The implications of this shift began to emerge even before Trump became president, but accelerated during his term. With protests over racial justice and other causes coursing through the nation, companies began staking out positions that weren’t directly related to their business. After North Carolina passed a bill targeting transgender people in 2016, many companies announced that they would be avoiding the state. Disney effectively sank a similar bill in Georgia with a threat to leave the state. Companies expressed their support for the Black Lives Matter movement.

Now with voting laws at the center of national politics, corporations are speaking out. MLB moved the All-Star Game, Coca-Cola and Delta blasted the Georgia law, and other executives have objected to the law and other bills under consideration elsewhere. To critics, this is riskily divisive. Echoing a famous Michael Jordan line, McConnell complained that Republicans drink Coke and fly too.

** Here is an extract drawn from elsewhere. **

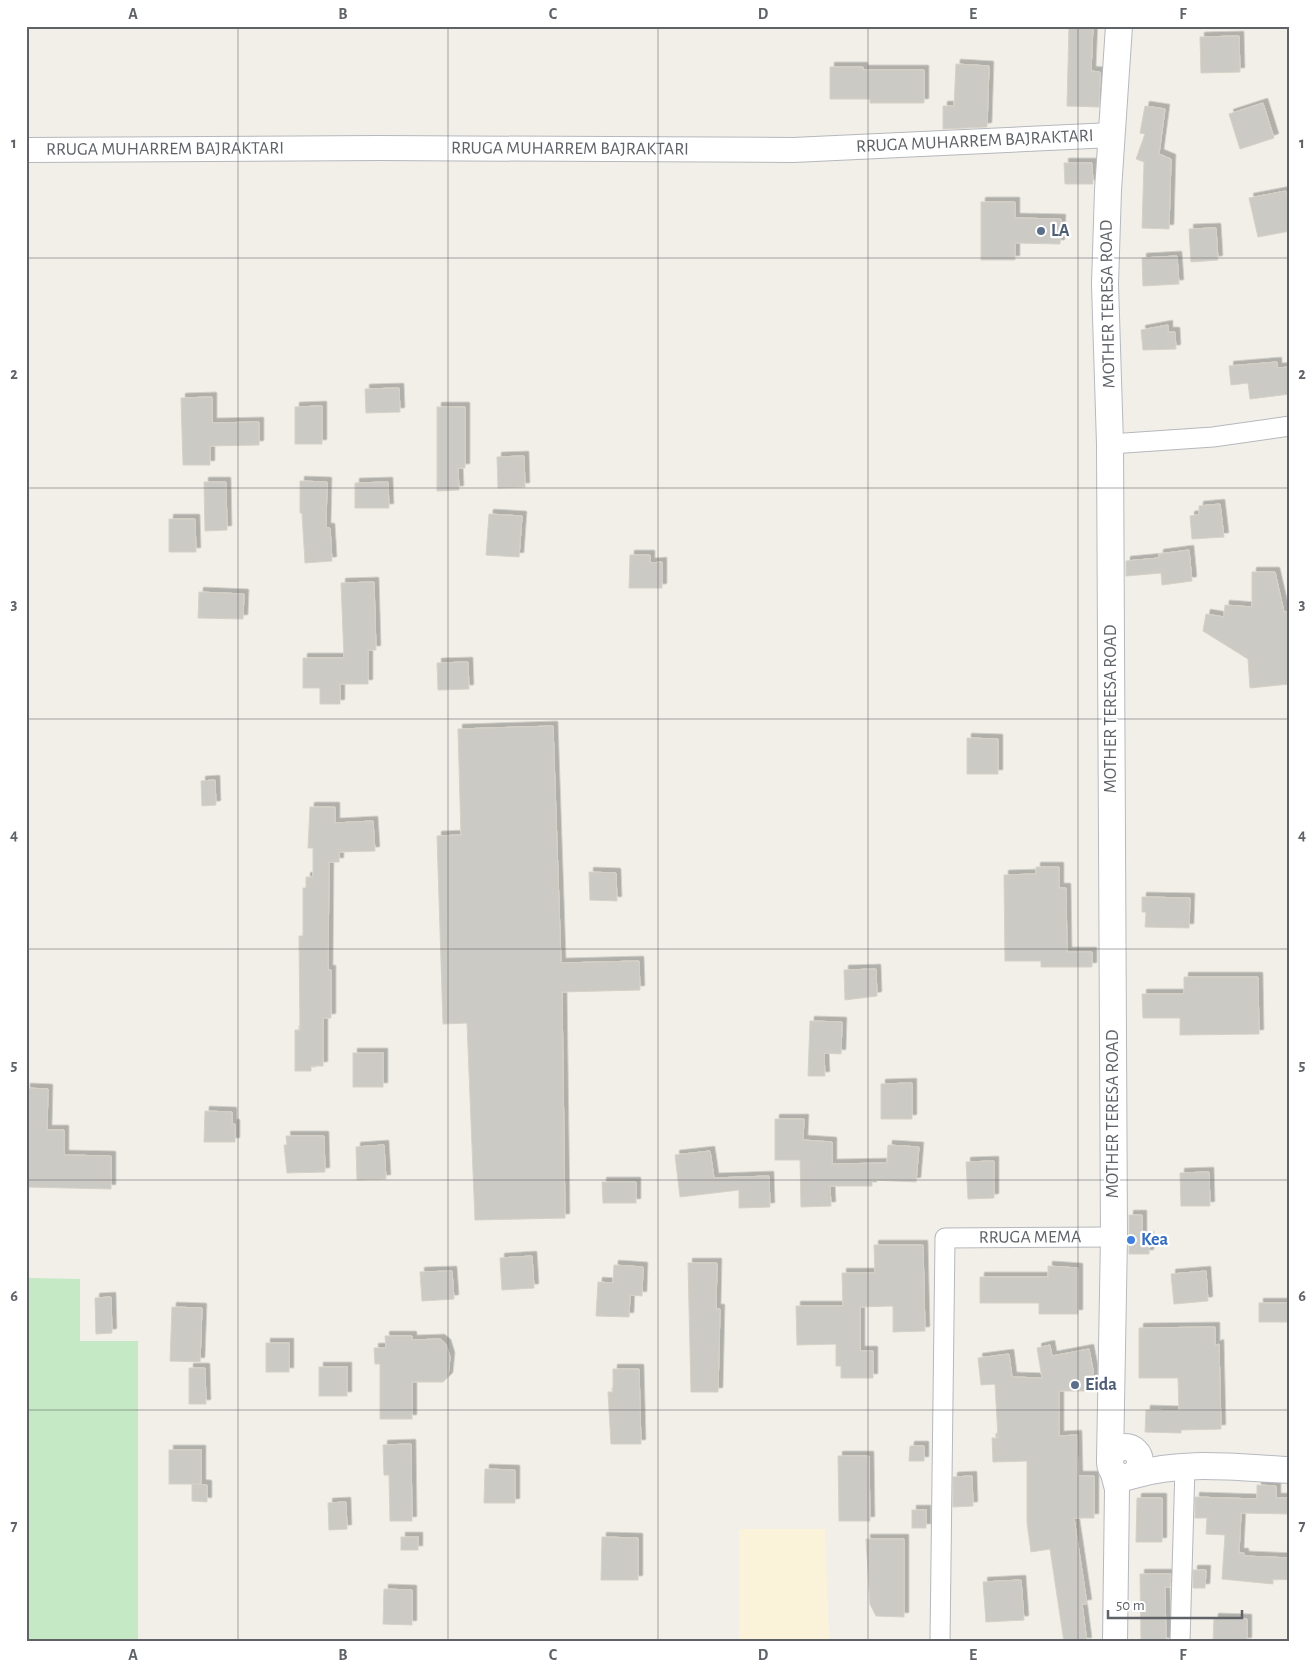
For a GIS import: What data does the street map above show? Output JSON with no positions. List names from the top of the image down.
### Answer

But these companies are responsive to many groups, and just because their stances don’t directly affect revenue and profits, that doesn’t mean these aren’t business decisions. Corporations are balancing the demands of shareholders, customers, and employees, as well as the positions of their own executives, who in some cases are genuinely angry about issues such as racial justice and want to use their platform to make a difference. In the case of MLB, Jake Tapper reports that executives were worried that some baseball players would have boycotted the game and others wouldn’t have. The game would have become a political sore anyway, and yanking it quickly was a way of cauterizing the wound. Companies may also calculate that the long-term costs of being on the wrong side of social-justice issues, or the wrong side of an ascendant liberal, diverse population, outweigh the short-term risks of Republican backlash and boycotts.

In short, what McConnell calls “blackmail” is just free enterprise at work. These companies may or may not be acting in their long-term best interests—corporations make mistaken bets about the future all the time—but they are acting rationally. The minority leader is realizing that the deal Republicans had with big corporations wasn’t personal; it was just business. A tax break can buy you a lot of things, but it doesn’t buy love.

In taking these stances on big social issues, these corporations are acting in a majoritarian manner. But no one should conclude that they are progressive. Even as big business enters into a temporary alliance with Democrats on voting rights, many of its captains are fighting back against the plan President Joe Biden announced Wednesday to raise corporate tax rates. The Chamber of Commerce, despite applauding Democratic infrastructure-spending ideas, is aghast at the idea that its members should help pay for them. Companies that announced plans to suspend donations to politicians who backed the Trump coup, or to forgo political donations altogether, have quietly begun slinking back.

Still, big business does risk ending up estranged from both parties. Most Democratic politicians are just as happy to take corporate money as Republicans, but the party as a whole is perhaps less likely to see corporations as natural, permanent allies. If even so pragmatic and canny an operator as McConnell can speak in anger at business, the current rift with the GOP could leave lingering distrust, even as the two sides once again find common cause on issues such as taxes and regulation. Senator Marco Rubio of Florida endorsed a union drive at an Amazon warehouse in Alabama (though partly for trollish reasons), and he more recently asked on Twitter, “Why are we still listening to these woke corporate hypocrites on taxes, regulations & anti-trust?”

American government would probably be healthier if more politicians asked—for whatever reason—why they are so willing to accept corporations’ arguments on taxes, regulation, and antitrust. Corporations may be people, my friends. But corporations are not friends, people.